Maharashtra’s solar push faces backlash

Consumers who invested heavily in rooftop solar face new grid charges and curbs on banking

Mumbai: A fresh set of directives by the Maharashtra Electricity Regulatory Commission (MERC) has triggered widespread discontent among rooftop solar consumers, marking a decisive shift in the state’s renewable energy policy—from incentives and subsidies to cost recovery through grid-related charges.


At the heart of the backlash is a structural change: solar consumers, who were encouraged for years to invest in de-centralised generation, are now being asked to pay for using the grid—even for electricity they generate and consume themselves. For many, this alters the financial viability of projects worth hundreds of crores, and risks eroding trust in government-backed energy transitions.


Policy shift alters solar economics

India’s solar mission, driven by aggressive capacity targets and fiscal incentives, saw rapid adoption across households, commercial establishments and industry. Maharashtra, after a slow start, emerged as a key contributor to the country’s installed solar capacity, which stood at over 150 GW as of March 31, 2026.


The model was simple: generate solar power, consume what you need, and export surplus to the grid under net metering, earning credits or payments. Subsidies and concessional financing further sweetened the deal.


However, MERC’s latest order introduces grid support charges, higher banking fees, and tighter restrictions on the time window for energy banking.


The changes, though technical in design, signal a deeper policy recalibration—one that prioritises grid sustainability over de-centralised autonomy.


Consumers will now pay charges not only for exporting power but also for self-consumption routed through the grid.
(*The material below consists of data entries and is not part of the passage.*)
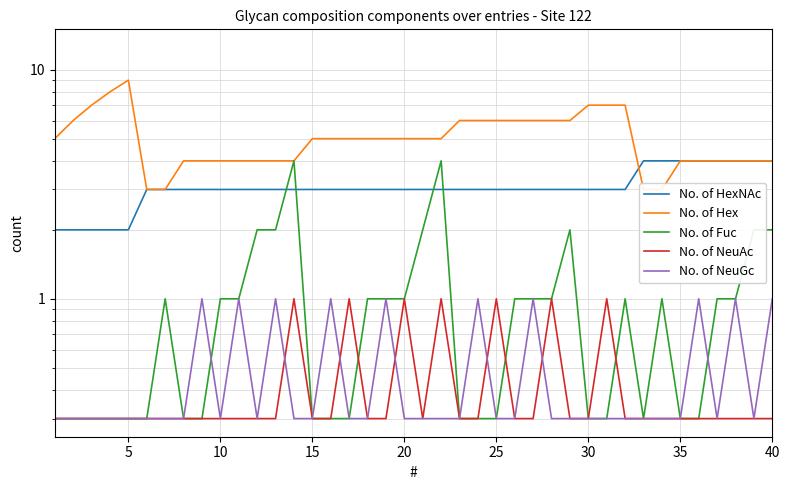

Reading left to right, extract all data points from this chart.

No. of HexNAc: 2.0	2.0	2.0	2.0	2.0	3.0	3.0	3.0	3.0	3.0	3.0	3.0	3.0	3.0	3.0	3.0	3.0	3.0	3.0	3.0	3.0	3.0	3.0	3.0	3.0	3.0	3.0	3.0	3.0	3.0	3.0	3.0	4.0	4.0	4.0	4.0	4.0	4.0	4.0	4.0
No. of Hex: 5.0	6.0	7.0	8.0	9.0	3.0	3.0	4.0	4.0	4.0	4.0	4.0	4.0	4.0	5.0	5.0	5.0	5.0	5.0	5.0	5.0	5.0	6.0	6.0	6.0	6.0	6.0	6.0	6.0	7.0	7.0	7.0	3.0	3.0	4.0	4.0	4.0	4.0	4.0	4.0
No. of Fuc: 0.3	0.3	0.3	0.3	0.3	0.3	1.0	0.3	0.3	1.0	1.0	2.0	2.0	4.0	0.3	0.3	0.3	1.0	1.0	1.0	2.0	4.0	0.3	0.3	0.3	1.0	1.0	1.0	2.0	0.3	0.3	1.0	0.3	1.0	0.3	0.3	1.0	1.0	2.0	2.0
No. of NeuAc: 0.3	0.3	0.3	0.3	0.3	0.3	0.3	0.3	0.3	0.3	0.3	0.3	0.3	1.0	0.3	0.3	1.0	0.3	0.3	1.0	0.3	1.0	0.3	0.3	1.0	0.3	0.3	1.0	0.3	0.3	1.0	0.3	0.3	0.3	0.3	0.3	0.3	0.3	0.3	0.3
No. of NeuGc: 0.3	0.3	0.3	0.3	0.3	0.3	0.3	0.3	1.0	0.3	1.0	0.3	1.0	0.3	0.3	1.0	0.3	0.3	1.0	0.3	0.3	0.3	0.3	1.0	0.3	0.3	1.0	0.3	0.3	0.3	0.3	0.3	0.3	0.3	0.3	1.0	0.3	1.0	0.3	1.0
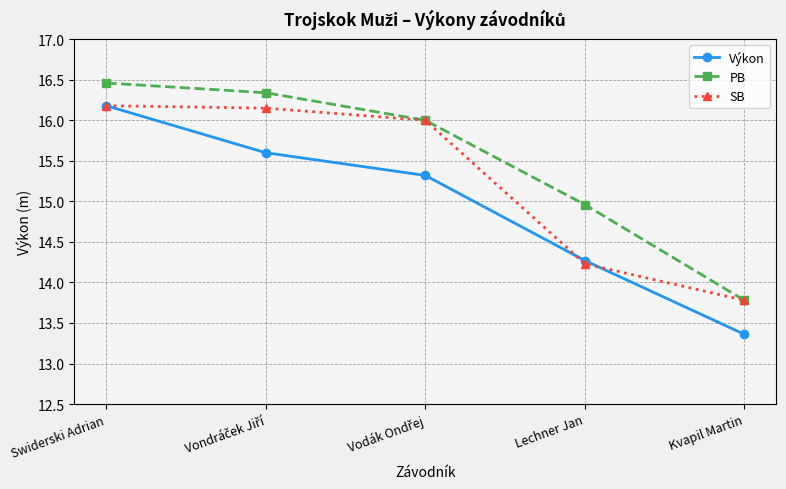

True or false: Výkon and PB cross at least once.

False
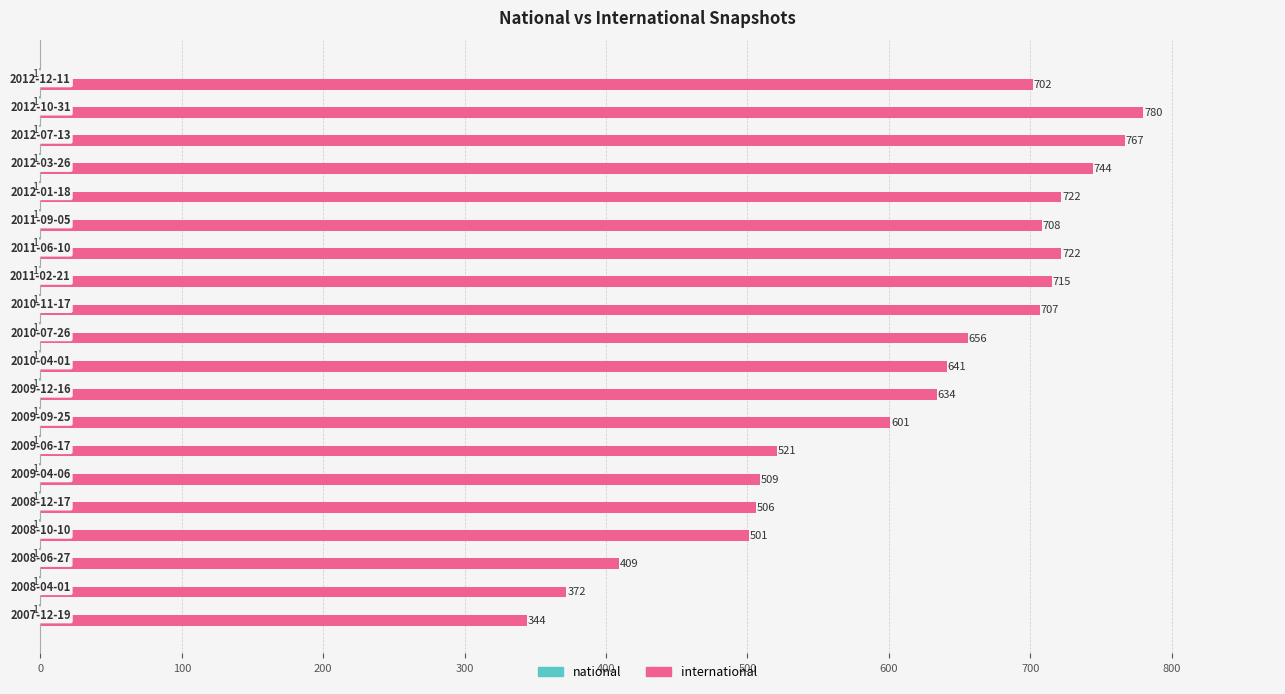

What is the greatest value displayed?

780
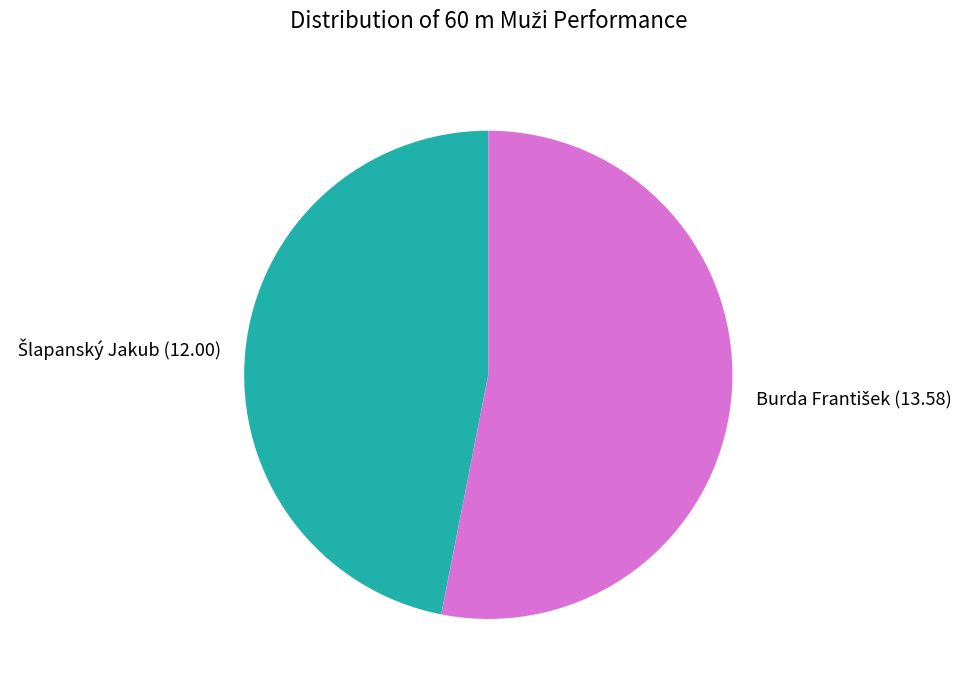

Does any single category account for the majority?

Yes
Simultaneously, banking charges have risen sharply, and the window to use stored energy has been cut from 17 hours to just 8 hours, reducing operational flexibility.


The result: solar projects may increasingly serve only real-time consumption needs, undermining their earlier promise of round-the-clock cost savings. This could push consumers towards expensive battery storage solutions, further complicating project economics.


Net Metering

While the net metering framework remains intact, the tariff for surplus power has been reduced significantly. This tilts the model away from profit-making and towards self-consumption, effectively discouraging large-scale rooftop investments aimed at revenue generation.


In parallel, time-of-day tariffs—cheaper during solar generation hours and higher during peak demand—signal an attempt to reshape consumption behaviour. But industry stakeholders warn that such measures could dampen fresh investments in the sector.


Financial Stress

The regulatory shift also reflects the financial strain of Maharashtra’s power distribution ecosystem. Mounting subsidy arrears owed by the state government to distribution companies have weakened balance sheets, forcing a search for new revenue streams.


Key Changes

  •  Introduction of grid support charges

  •  Banking charges increased from 2% to 8%

  •  Banking window reduced from 17 hours to 8 hours

  •  Net metering retained with additional conditions

  •  Tariff for surplus solar power reduced to Rs 2.82 per unit


At a time when India is pushing aggressively towards renewable energy to meet climate and energy security goals, policy consistency remains critical. Maharashtra’s latest move, while addressing immediate fiscal concerns, risks slowing rooftop solar adoption – particularly in the commercial and industrial segments.